• **Given request**: Quote the SaaS financing article word for word, from its title through its final sentence.

Valuations, Growth, and Control: What Founders Should Know About SaaS Financing
December 4, 2025
Rob Belcher, Managing Director at SaaS Capital, recently joined Ken Lempit on the SaaS Backwards podcast to talk about how SaaS companies fund growth and why many founders give up more equity than they need to. They discussed how financing options have evolved, how growth debt fits in, what’s happening with valuations, and how AI is reshaping the landscape. The full podcast is embedded below and here are the key points from that conversation.
The Evolution of SaaS Financing
When Rob joined SaaS Capital in 2014, the lending environment for SaaS companies had already started to mature. The years after the 2008 financial crisis created new opportunities for alternative financing. Traditional banks had pulled back from tech lending, cloud infrastructure was taking off, and a new generation of lenders emerged to serve software businesses that didn’t fit the bank model.
Today, founders have several funding paths to choose from:
- Bootstrapping: The most flexible option, but it relies on personal savings and slower, organic growth.
- Angels and venture capital: The best-known path, but it involves giving up ownership and control.
- Private equity and family offices: These groups have moved into SaaS, often offering growth equity or partial buyouts for companies with $5–10 million in ARR.
- Debt capital: What we provide at SaaS Capital. Our loans are designed for B2B SaaS companies with recurring revenue, typically between $3 million and $15 million ARR, that want to grow without dilution.
SaaS Capital sits between the small, automated lenders and the big venture debt banks. We provide more flexibility and larger facilities than the former and less complexity and control than the latter.

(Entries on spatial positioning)

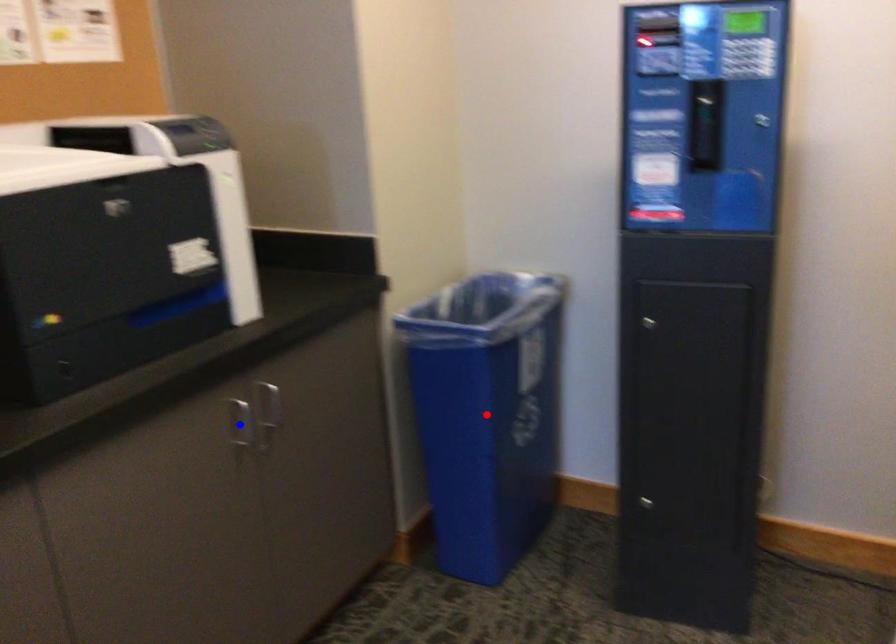
Question: Two points are marked on the image. Which point is closer to the camera?

Choices:
 (A) Blue point is closer.
 (B) Red point is closer.

Answer: (A)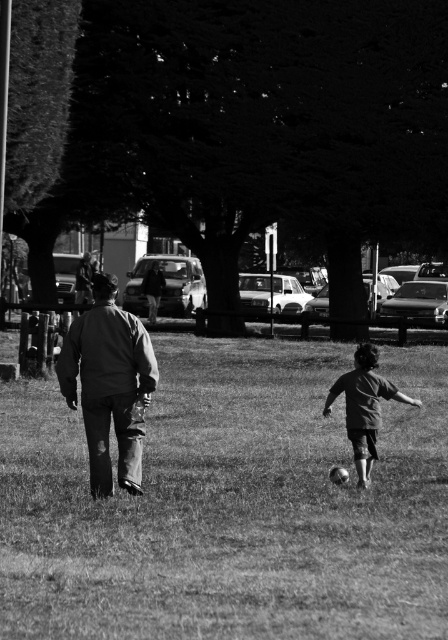
In the scene shown: Is ripped denim jacket at center wider than dark gray cotton shirt at lower right?

Yes.

Does point (90, 428) come closer to viewer compared to point (373, 452)?

That is True.

Identify the location of ripped denim jacket at center. point(108,385).

Which is behind, point (344, 582) or point (374, 403)?

Point (374, 403)

Does point (77, 566) come closer to viewer compared to point (347, 376)?

Yes.

Which is in front, point (377, 632) or point (358, 481)?

Point (377, 632) is more forward.

This screenshot has height=640, width=448. I want to click on grassy at center, so click(229, 506).

Is point (396, 620) farther from camera compared to point (138, 337)?

No, it is not.

Does grassy at center have a greater width compared to ripped denim jacket at center?

Yes.

The width and height of the screenshot is (448, 640). What do you see at coordinates (229, 506) in the screenshot?
I see `grassy at center` at bounding box center [229, 506].

You are a GUI agent. You are given a task and a screenshot of the screen. Output one action in this format:
    pyautogui.click(x=<x>, y=<y>)
    Task: Click on the grassy at center
    The image size is (448, 640).
    Given the screenshot: What is the action you would take?
    (229, 506)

• **Exercise output**:
Valuations, Growth, and Control: What Founders Should Know About SaaS Financing
December 4, 2025
Rob Belcher, Managing Director at SaaS Capital, recently joined Ken Lempit on the SaaS Backwards podcast to talk about how SaaS companies fund growth and why many founders give up more equity than they need to. They discussed how financing options have evolved, how growth debt fits in, what’s happening with valuations, and how AI is reshaping the landscape. The full podcast is embedded below and here are the key points from that conversation.
The Evolution of SaaS Financing
When Rob joined SaaS Capital in 2014, the lending environment for SaaS companies had already started to mature. The years after the 2008 financial crisis created new opportunities for alternative financing. Traditional banks had pulled back from tech lending, cloud infrastructure was taking off, and a new generation of lenders emerged to serve software businesses that didn’t fit the bank model.
Today, founders have several funding paths to choose from:
- Bootstrapping: The most flexible option, but it relies on personal savings and slower, organic growth.
- Angels and venture capital: The best-known path, but it involves giving up ownership and control.
- Private equity and family offices: These groups have moved into SaaS, often offering growth equity or partial buyouts for companies with $5–10 million in ARR.
- Debt capital: What we provide at SaaS Capital. Our loans are designed for B2B SaaS companies with recurring revenue, typically between $3 million and $15 million ARR, that want to grow without dilution.
SaaS Capital sits between the small, automated lenders and the big venture debt banks. We provide more flexibility and larger facilities than the former and less complexity and control than the latter.